X-Git-Url: https://git.saurik.com/apple/security.git/blobdiff_plain/5c19dc3ae3bd8e40a9c028b0deddd50ff337692c..02b2aca600d4a0fe6fb259262bd6808ef889acde:/OSX/libsecurity_keychain/lib/Trust.cpp

diff --git a/OSX/libsecurity_keychain/lib/Trust.cpp b/OSX/libsecurity_keychain/lib/Trust.cpp
index c1514284..ae9d4ee3 100644
--- a/OSX/libsecurity_keychain/lib/Trust.cpp
+++ b/OSX/libsecurity_keychain/lib/Trust.cpp
@@ -35,6 +35,7 @@
 #include "TrustAdditions.h"
 #include "TrustKeychains.h"
 #include <security_cdsa_client/dlclient.h>
+#include <security_keychain/Keychains.h>
 
 
 using namespace Security;
@@ -65,29 +66,6 @@ ModuleNexus<TrustStore> Trust::gStore;
 
 #pragma mark -- TrustKeychains --
 
-static const CSSM_DL_DB_HANDLE nullCSSMDLDBHandle = {0,};
-//
-// TrustKeychains maintains a global reference to standard system keychains,
-// to avoid having them be opened anew for each Trust instance.
-//
-class TrustKeychains
-{
-public:
-	TrustKeychains();
-	~TrustKeychains()	{}
-	CSSM_DL_DB_HANDLE	rootStoreHandle()	{ return mRootStoreHandle; }
-	CSSM_DL_DB_HANDLE	systemKcHandle()	{ return mSystem ? mSystem->database()->handle() : nullCSSMDLDBHandle; }
-	Keychain			&systemKc()			{ return mSystem; }
-	Keychain			&rootStore()		{ return *mRootStore; }
-
-private:
-	DL*					mRootStoreDL;
-	Db*					mRootStoreDb;
-	Keychain*			mRootStore;
-	CSSM_DL_DB_HANDLE	mRootStoreHandle;
-	Keychain			mSystem;
-};
-
 //
 // Singleton maintaining open references to standard system keychains,
 // to avoid having them be opened anew every time SecTrust is used.

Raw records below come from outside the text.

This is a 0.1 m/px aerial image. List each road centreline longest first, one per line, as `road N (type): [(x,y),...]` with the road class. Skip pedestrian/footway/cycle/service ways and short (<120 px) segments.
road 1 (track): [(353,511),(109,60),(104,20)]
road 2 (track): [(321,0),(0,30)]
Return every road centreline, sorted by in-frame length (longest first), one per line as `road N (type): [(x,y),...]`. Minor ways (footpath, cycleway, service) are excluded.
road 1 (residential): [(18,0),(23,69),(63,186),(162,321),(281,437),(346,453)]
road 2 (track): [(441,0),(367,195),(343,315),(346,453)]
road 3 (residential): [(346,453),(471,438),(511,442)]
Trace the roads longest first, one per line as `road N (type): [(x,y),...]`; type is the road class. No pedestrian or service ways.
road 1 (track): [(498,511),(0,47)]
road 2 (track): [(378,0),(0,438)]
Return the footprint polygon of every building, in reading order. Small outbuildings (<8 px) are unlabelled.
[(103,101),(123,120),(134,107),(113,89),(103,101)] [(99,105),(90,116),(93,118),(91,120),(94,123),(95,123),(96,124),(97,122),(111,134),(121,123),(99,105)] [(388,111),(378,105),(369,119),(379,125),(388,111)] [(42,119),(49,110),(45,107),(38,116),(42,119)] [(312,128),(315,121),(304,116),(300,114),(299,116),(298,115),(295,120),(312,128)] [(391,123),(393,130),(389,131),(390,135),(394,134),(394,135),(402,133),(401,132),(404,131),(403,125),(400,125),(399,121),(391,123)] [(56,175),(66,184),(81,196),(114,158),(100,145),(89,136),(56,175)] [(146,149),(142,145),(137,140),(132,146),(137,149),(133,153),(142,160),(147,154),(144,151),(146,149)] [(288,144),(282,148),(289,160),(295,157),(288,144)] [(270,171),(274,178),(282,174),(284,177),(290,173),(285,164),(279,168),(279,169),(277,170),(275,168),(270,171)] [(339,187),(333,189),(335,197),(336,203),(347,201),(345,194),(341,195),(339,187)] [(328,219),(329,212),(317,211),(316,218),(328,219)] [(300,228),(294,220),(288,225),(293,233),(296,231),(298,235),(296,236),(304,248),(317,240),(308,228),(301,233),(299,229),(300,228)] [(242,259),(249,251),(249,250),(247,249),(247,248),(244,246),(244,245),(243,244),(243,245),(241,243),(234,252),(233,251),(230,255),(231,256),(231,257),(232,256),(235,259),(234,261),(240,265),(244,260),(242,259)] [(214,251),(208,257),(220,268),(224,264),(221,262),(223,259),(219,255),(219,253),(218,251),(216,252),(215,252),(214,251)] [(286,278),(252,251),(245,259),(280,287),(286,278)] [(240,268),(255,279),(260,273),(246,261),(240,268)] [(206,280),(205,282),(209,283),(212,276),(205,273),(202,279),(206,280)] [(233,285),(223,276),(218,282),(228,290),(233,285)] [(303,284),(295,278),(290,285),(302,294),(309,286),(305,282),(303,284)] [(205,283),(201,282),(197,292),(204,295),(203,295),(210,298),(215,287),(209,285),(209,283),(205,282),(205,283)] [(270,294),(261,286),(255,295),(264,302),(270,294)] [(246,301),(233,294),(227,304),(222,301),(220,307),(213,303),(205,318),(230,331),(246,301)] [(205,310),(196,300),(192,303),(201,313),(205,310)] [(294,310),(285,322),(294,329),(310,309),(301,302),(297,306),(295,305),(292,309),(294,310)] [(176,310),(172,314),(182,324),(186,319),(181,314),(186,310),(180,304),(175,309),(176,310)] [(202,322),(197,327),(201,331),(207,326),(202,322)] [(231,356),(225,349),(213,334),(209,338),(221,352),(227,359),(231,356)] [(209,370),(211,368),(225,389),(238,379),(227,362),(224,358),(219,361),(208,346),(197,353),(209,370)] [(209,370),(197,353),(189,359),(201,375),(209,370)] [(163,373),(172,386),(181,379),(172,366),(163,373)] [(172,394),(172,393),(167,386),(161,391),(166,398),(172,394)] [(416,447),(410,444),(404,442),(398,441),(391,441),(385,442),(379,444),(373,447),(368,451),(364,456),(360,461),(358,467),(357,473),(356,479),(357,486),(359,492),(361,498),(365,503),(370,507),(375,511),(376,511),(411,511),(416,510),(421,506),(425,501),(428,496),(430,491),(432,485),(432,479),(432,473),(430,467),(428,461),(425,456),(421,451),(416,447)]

@@ -102,19 +80,35 @@ TrustKeychains::TrustKeychains() :
 	mRootStoreHandle(nullCSSMDLDBHandle),
 	mSystem(globals().storageManager.make(ADMIN_CERT_STORE_PATH, false))
 {
-	if (GetServerMode()) // in server mode?  Don't make a keychain for the root store
+	if (GetServerMode()) // in server mode?  Don't go through StorageManager to make a keychain
 	{
-		mRootStoreDL = new DL(gGuidAppleFileDL),
-		mRootStoreDb = new Db(*mRootStoreDL, SYSTEM_ROOT_STORE_PATH),
-		(*mRootStoreDb)->activate();
-		mRootStoreHandle = (*mRootStoreDb)->handle();
+        mRootStoreDL = new DL(gGuidAppleFileDL);
+        mRootStoreDb = new Db(*mRootStoreDL, SYSTEM_ROOT_STORE_PATH);
+        mRootStore = new Keychain(*mRootStoreDb);
 	}
 	else
 	{
+        mRootStoreDL = NULL;
+        mRootStoreDb = NULL;
 		mRootStore = new Keychain(globals().storageManager.make(SYSTEM_ROOT_STORE_PATH, false));
-		(*mRootStore)->database()->activate();
-		mRootStoreHandle = (*mRootStore)->database()->handle();
 	}
+    (*mRootStore)->database()->activate();
+    mRootStoreHandle = (*mRootStore)->database()->handle();
+}
+
+TrustKeychains::~TrustKeychains() {
+    if(mRootStoreDL) {
+        delete mRootStoreDL;
+        mRootStoreDL = NULL;
+    }
+    if(mRootStoreDb) {
+        delete mRootStoreDb;
+        mRootStoreDb = NULL;
+    }
+    if(mRootStore) {
+        delete mRootStore;
+        mRootStore = NULL;
+    }
 }
 
 RecursiveMutex& SecTrustKeychainsGetMutex()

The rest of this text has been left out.